Segment Start: EXTRACTED RECORDS

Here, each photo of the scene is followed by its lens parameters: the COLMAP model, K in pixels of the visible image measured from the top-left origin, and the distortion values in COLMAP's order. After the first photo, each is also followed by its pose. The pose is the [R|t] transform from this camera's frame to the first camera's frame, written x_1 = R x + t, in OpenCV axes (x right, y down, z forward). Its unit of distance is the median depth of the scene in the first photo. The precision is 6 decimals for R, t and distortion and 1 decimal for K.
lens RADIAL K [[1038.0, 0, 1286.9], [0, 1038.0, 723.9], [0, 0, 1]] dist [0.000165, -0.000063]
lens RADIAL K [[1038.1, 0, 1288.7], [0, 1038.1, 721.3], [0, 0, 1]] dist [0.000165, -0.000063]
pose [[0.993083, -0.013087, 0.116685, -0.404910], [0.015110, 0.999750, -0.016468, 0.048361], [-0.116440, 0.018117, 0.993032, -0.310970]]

Segment End: EXTRACTED RECORDS
Segment Start: EXTRACTED RECORDS

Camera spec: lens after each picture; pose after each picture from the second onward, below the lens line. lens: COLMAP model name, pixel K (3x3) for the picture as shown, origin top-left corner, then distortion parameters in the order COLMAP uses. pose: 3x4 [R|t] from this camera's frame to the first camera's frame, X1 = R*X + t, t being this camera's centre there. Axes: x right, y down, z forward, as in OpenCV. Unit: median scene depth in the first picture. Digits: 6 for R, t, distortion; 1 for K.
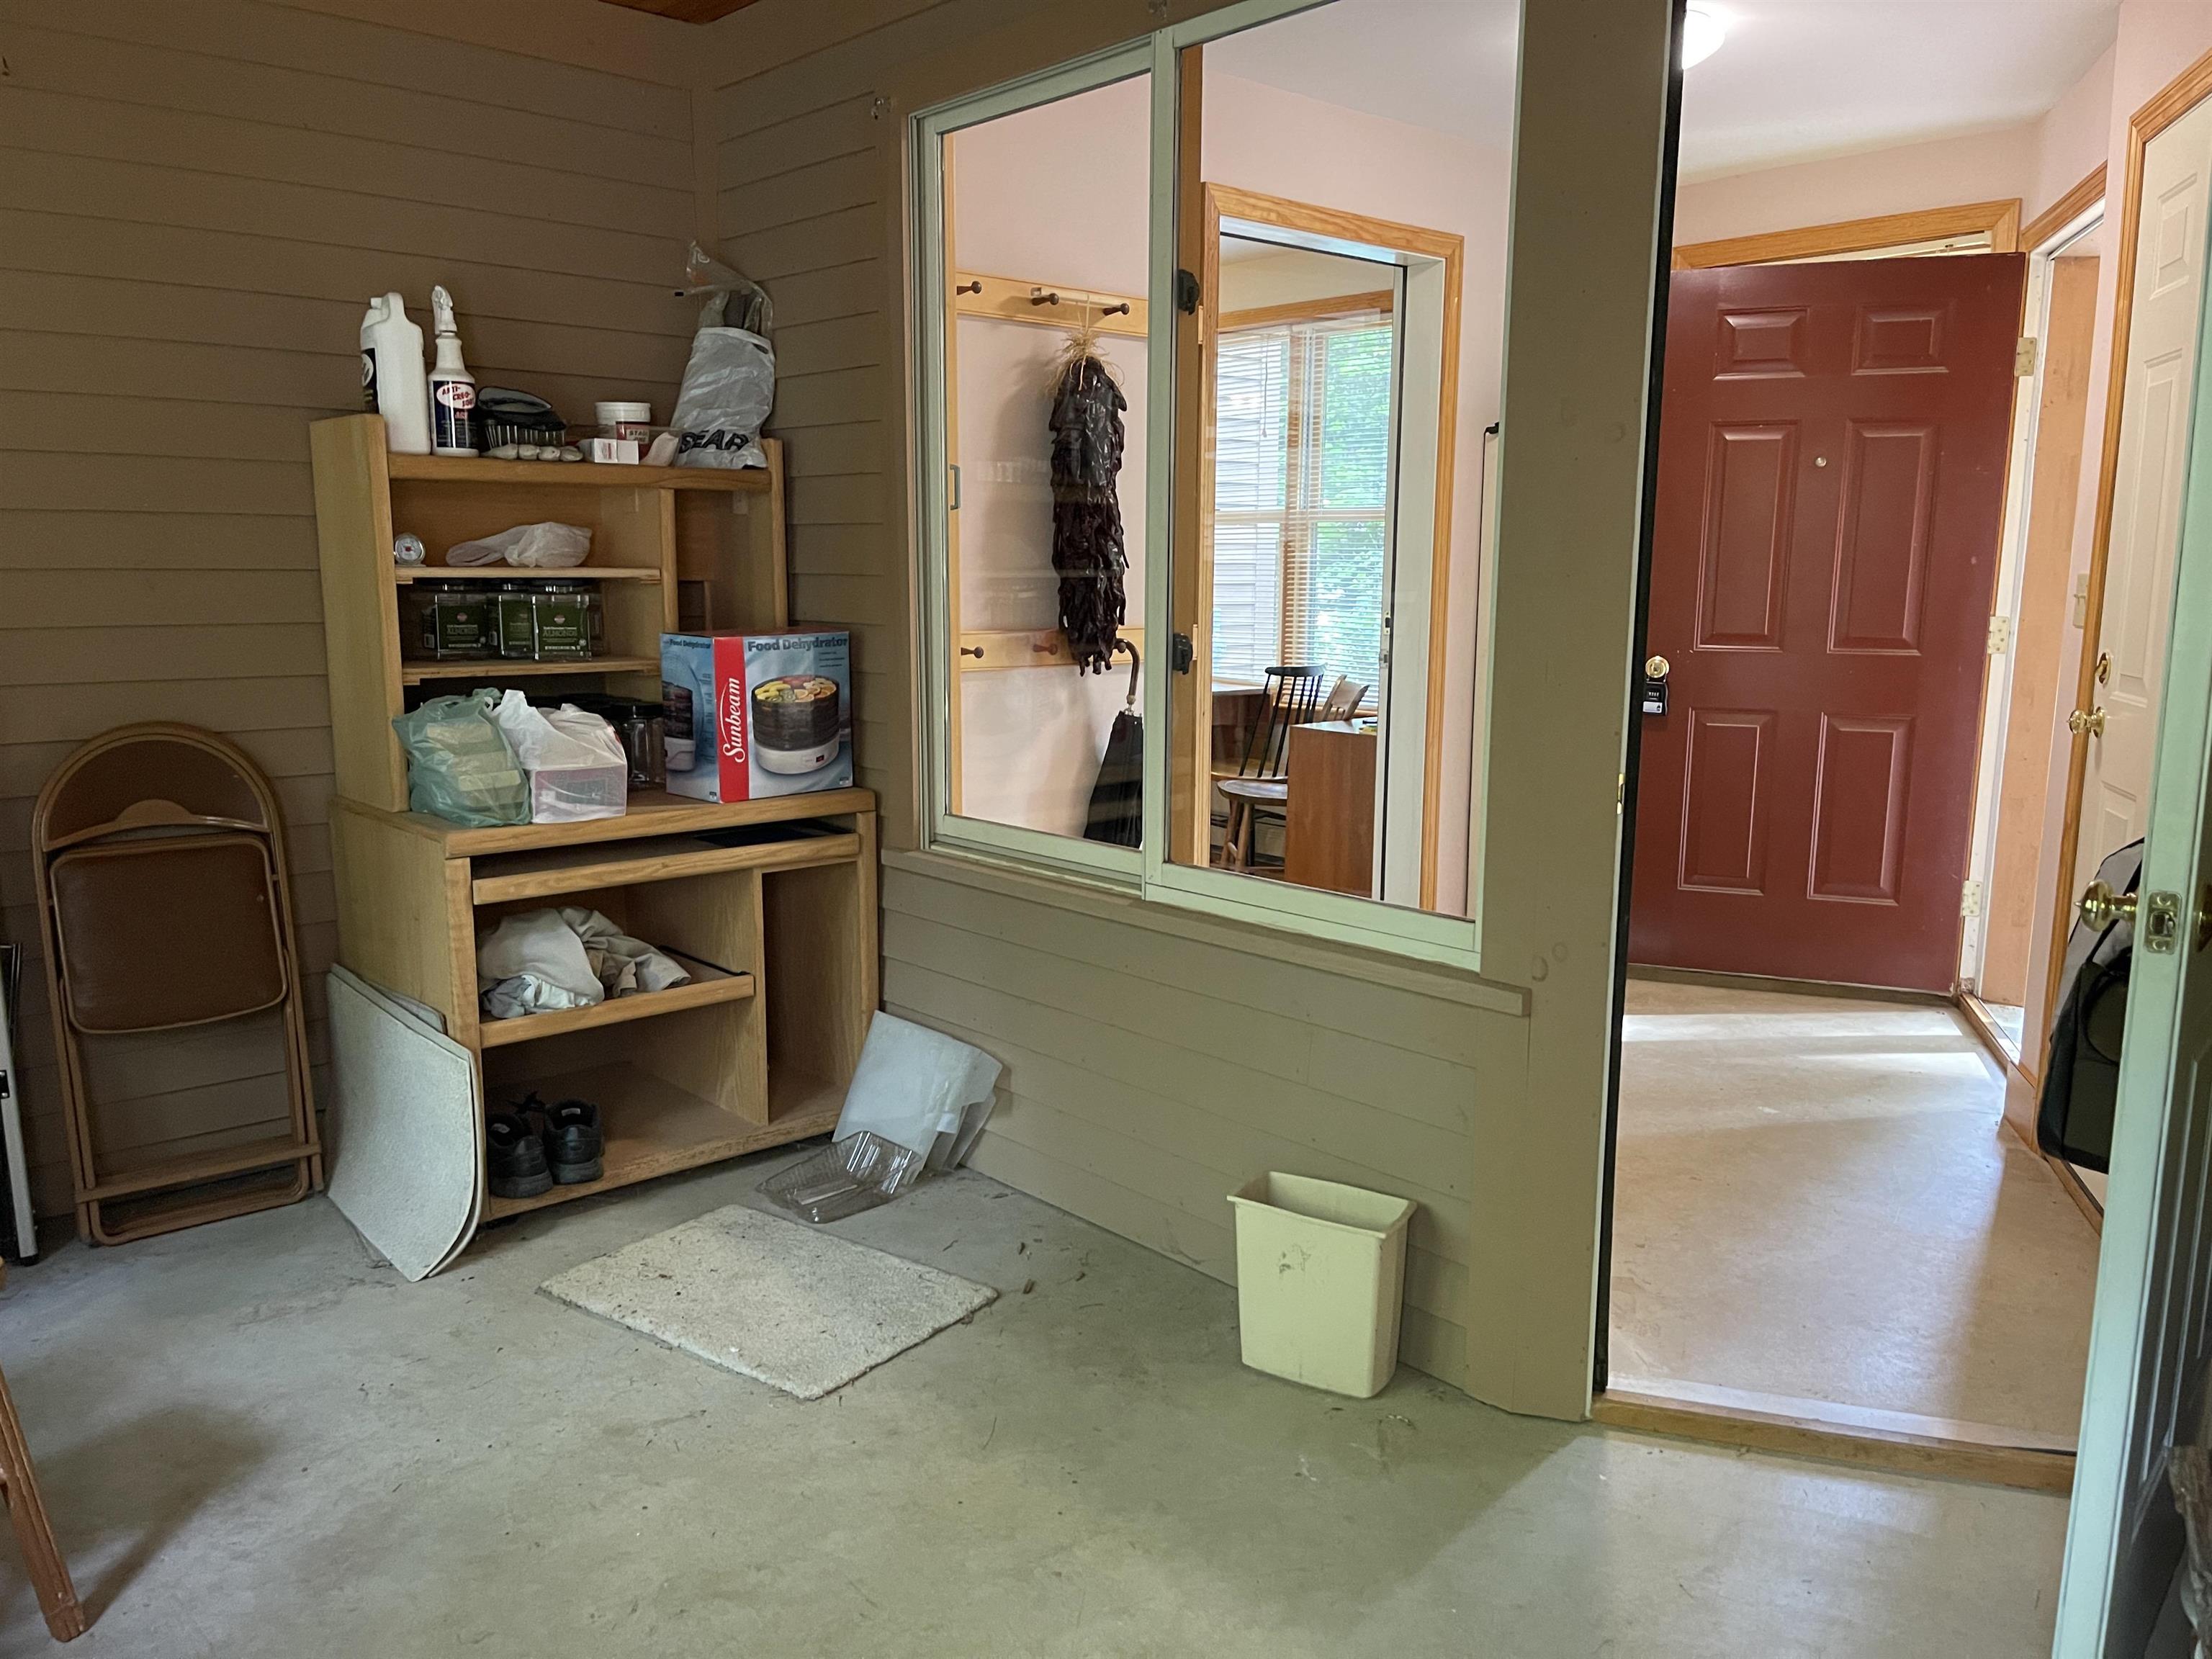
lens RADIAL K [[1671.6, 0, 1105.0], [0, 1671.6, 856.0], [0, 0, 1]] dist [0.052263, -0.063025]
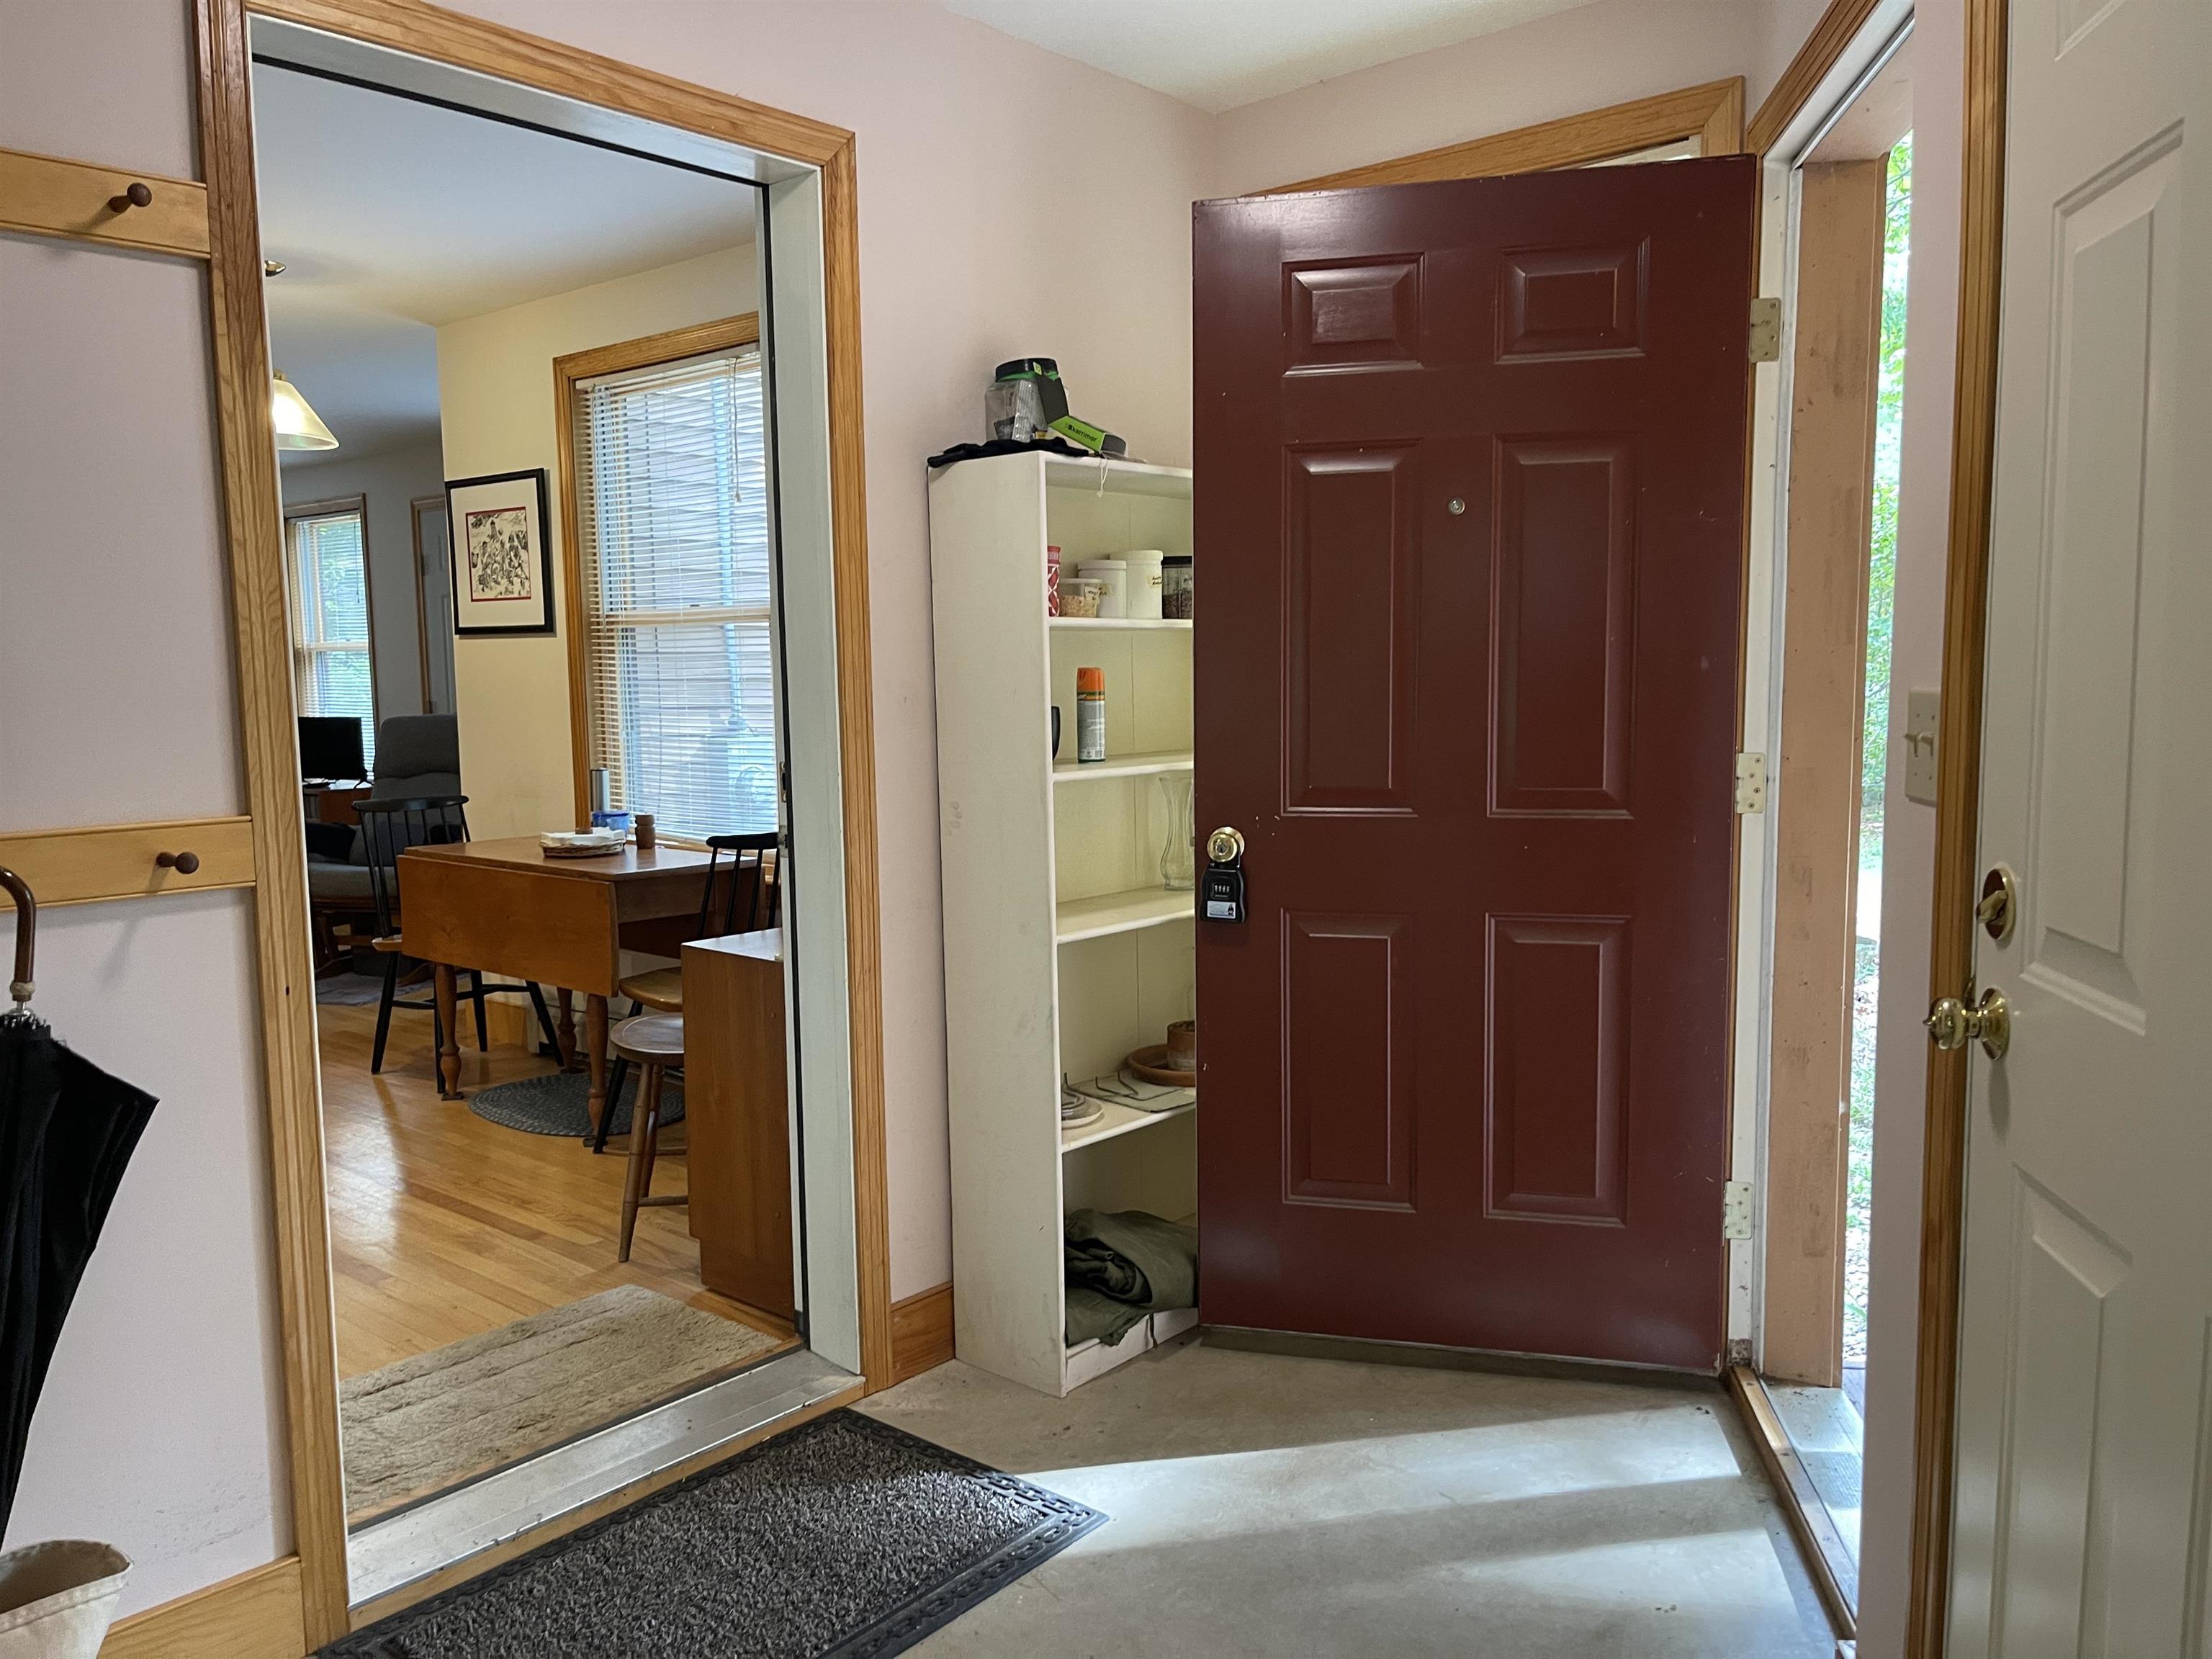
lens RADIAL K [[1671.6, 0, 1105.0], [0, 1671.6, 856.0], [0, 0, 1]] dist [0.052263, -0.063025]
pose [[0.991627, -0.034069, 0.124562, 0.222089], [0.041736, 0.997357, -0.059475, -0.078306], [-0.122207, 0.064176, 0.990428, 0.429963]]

Segment End: EXTRACTED RECORDS

PROBLEM TO SOLVE –
Please rewrite the data from the line containing "Here, each photo" through the line containing "0.018117, 0.993032, -0.310970]]", putting "frame" wherever "photo" appears and keeping everything else unchanged.

TASK RESPONSE –
Here, each frame of the scene is followed by its lens parameters: the COLMAP model, K in pixels of the visible image measured from the top-left origin, and the distortion values in COLMAP's order. After the first frame, each is also followed by its pose. The pose is the [R|t] transform from this camera's frame to the first camera's frame, written x_1 = R x + t, in OpenCV axes (x right, y down, z forward). Its unit of distance is the median depth of the scene in the first frame. The precision is 6 decimals for R, t and distortion and 1 decimal for K.
lens RADIAL K [[1038.0, 0, 1286.9], [0, 1038.0, 723.9], [0, 0, 1]] dist [0.000165, -0.000063]
lens RADIAL K [[1038.1, 0, 1288.7], [0, 1038.1, 721.3], [0, 0, 1]] dist [0.000165, -0.000063]
pose [[0.993083, -0.013087, 0.116685, -0.404910], [0.015110, 0.999750, -0.016468, 0.048361], [-0.116440, 0.018117, 0.993032, -0.310970]]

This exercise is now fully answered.